**Information given:**
◆ ◆ ◆ ◆

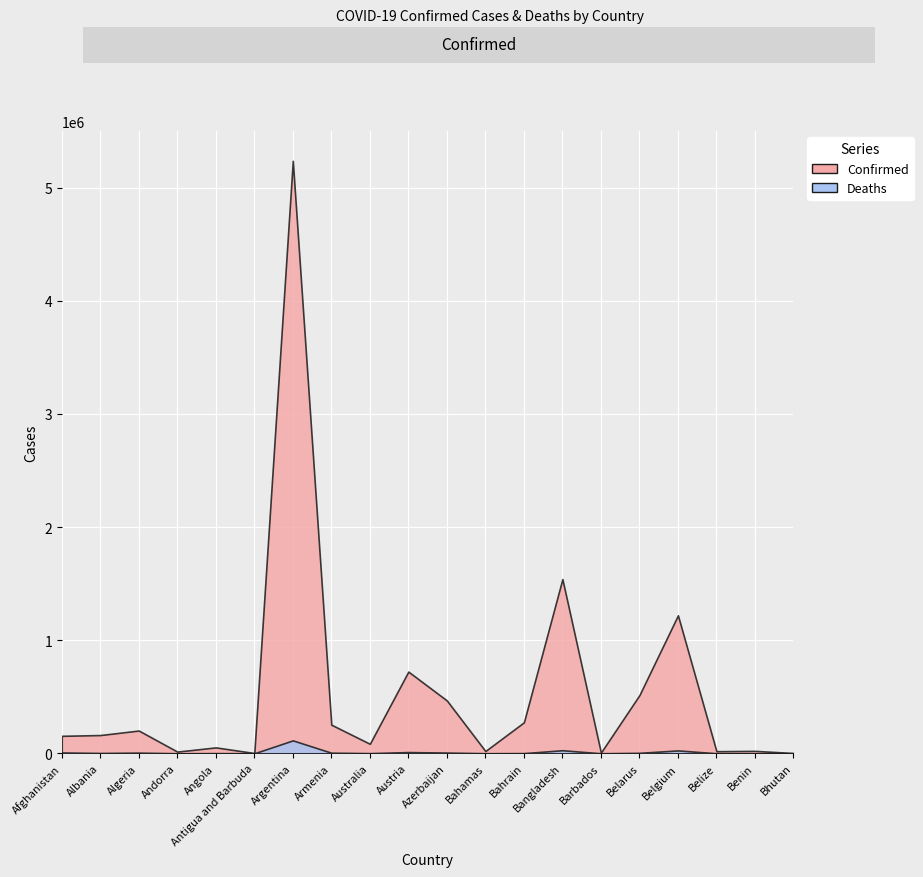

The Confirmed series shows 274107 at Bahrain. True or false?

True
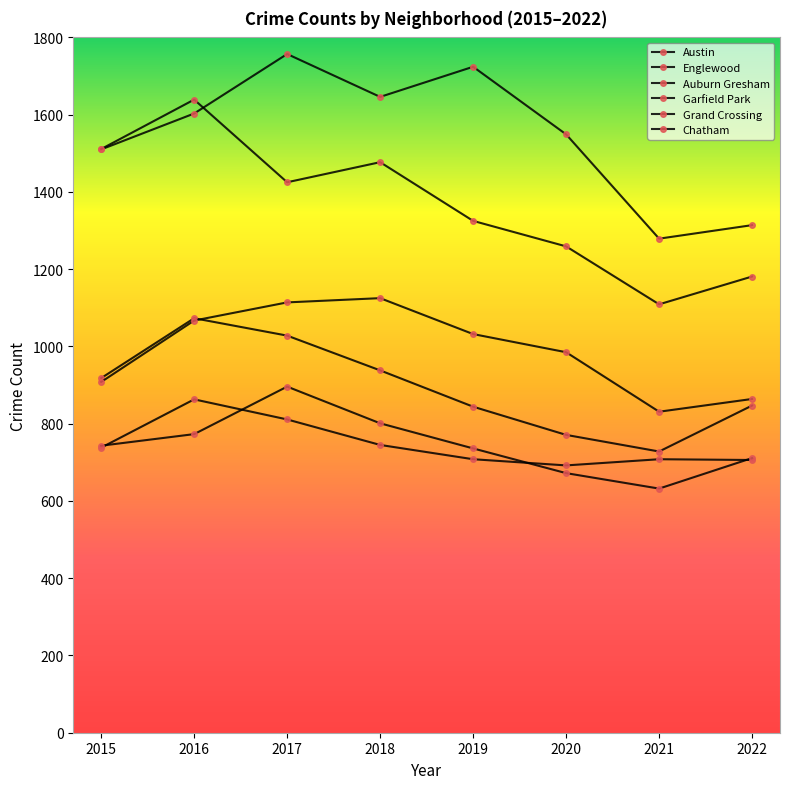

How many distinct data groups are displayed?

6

◆ ◆ ◆ ◆

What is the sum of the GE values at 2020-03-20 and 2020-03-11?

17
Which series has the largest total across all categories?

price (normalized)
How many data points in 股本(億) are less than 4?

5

◆ ◆ ◆ ◆

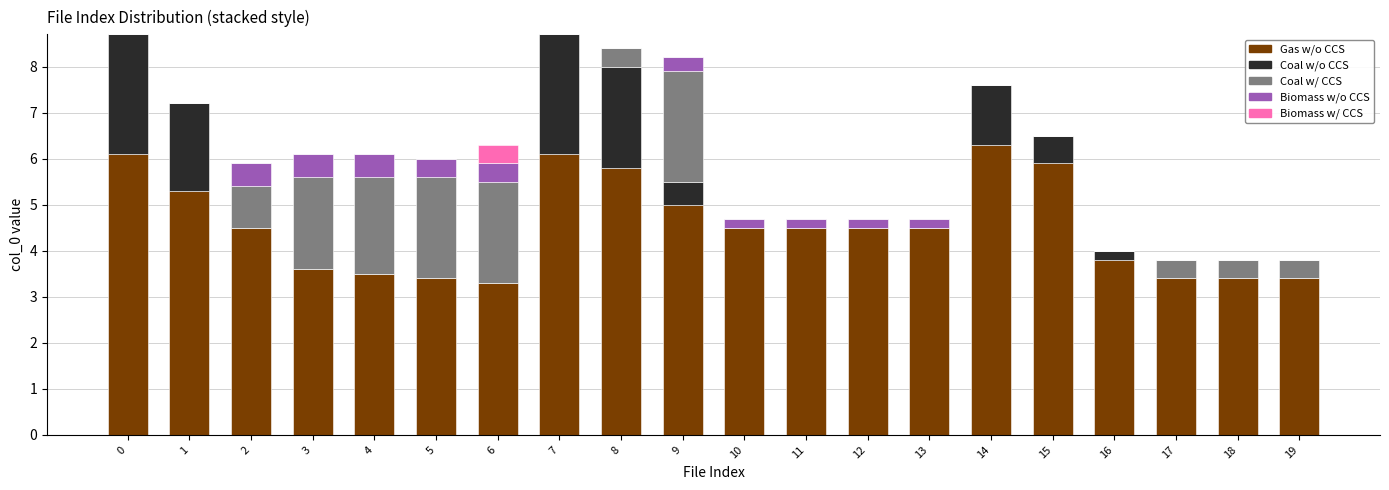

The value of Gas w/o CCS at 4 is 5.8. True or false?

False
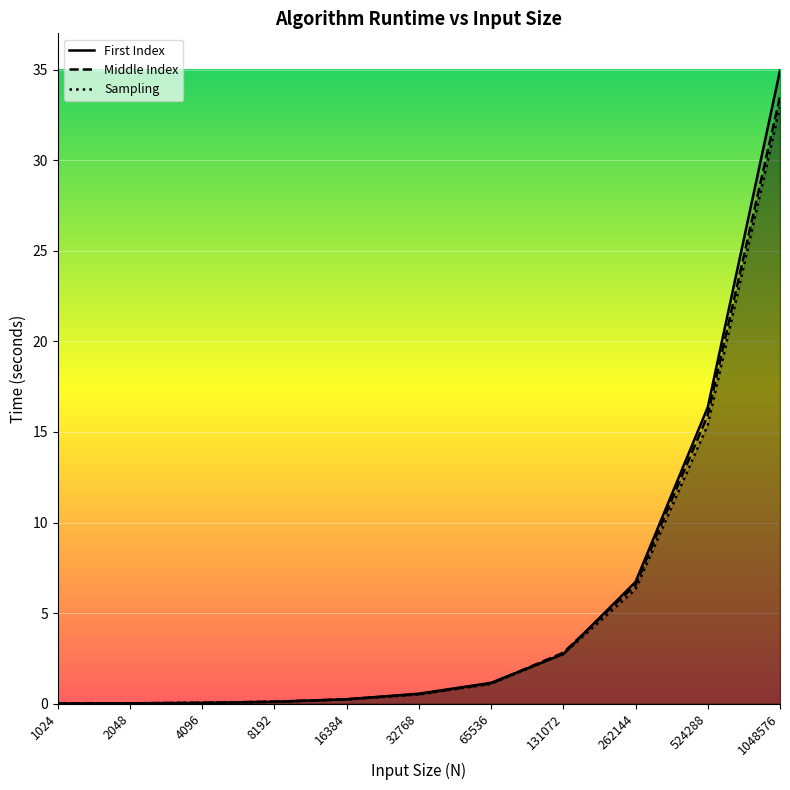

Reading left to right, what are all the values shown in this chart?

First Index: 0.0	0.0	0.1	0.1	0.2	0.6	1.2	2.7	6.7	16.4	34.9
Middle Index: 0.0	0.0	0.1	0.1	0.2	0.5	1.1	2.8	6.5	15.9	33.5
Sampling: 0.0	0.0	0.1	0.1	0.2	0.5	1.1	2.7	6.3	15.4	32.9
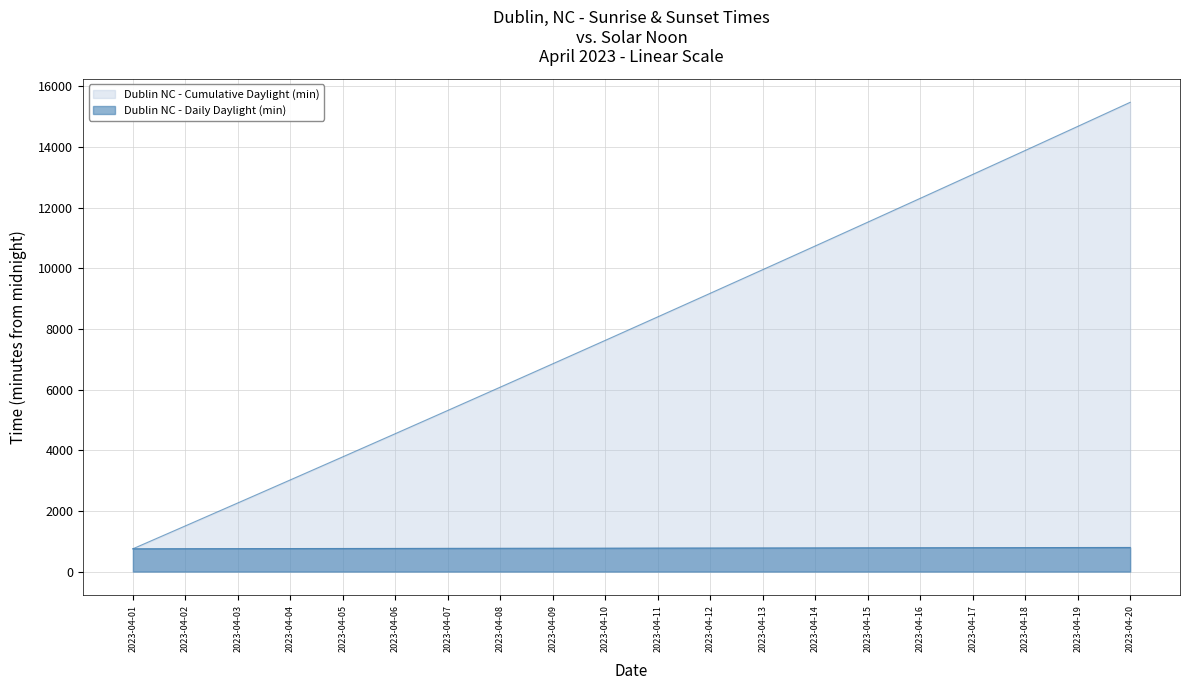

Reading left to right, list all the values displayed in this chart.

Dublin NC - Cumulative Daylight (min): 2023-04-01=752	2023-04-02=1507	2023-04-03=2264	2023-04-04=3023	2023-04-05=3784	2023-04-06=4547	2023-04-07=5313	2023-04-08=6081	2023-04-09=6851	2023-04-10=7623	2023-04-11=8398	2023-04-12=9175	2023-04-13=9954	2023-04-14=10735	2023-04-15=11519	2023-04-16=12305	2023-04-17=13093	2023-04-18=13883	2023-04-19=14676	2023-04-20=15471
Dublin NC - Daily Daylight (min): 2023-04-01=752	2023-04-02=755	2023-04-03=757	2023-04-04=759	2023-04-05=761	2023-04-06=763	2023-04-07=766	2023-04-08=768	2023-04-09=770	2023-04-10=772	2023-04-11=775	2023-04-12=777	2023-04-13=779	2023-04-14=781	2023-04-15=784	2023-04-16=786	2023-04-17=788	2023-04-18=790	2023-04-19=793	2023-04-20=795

◆ ◆ ◆ ◆

**Job item:** Please report every line from the entries above that contains the word "this", copying each such line in full. Case counts.

**Result below:**
Reading left to right, what are all the values shown in this chart?
Reading left to right, list all the values displayed in this chart.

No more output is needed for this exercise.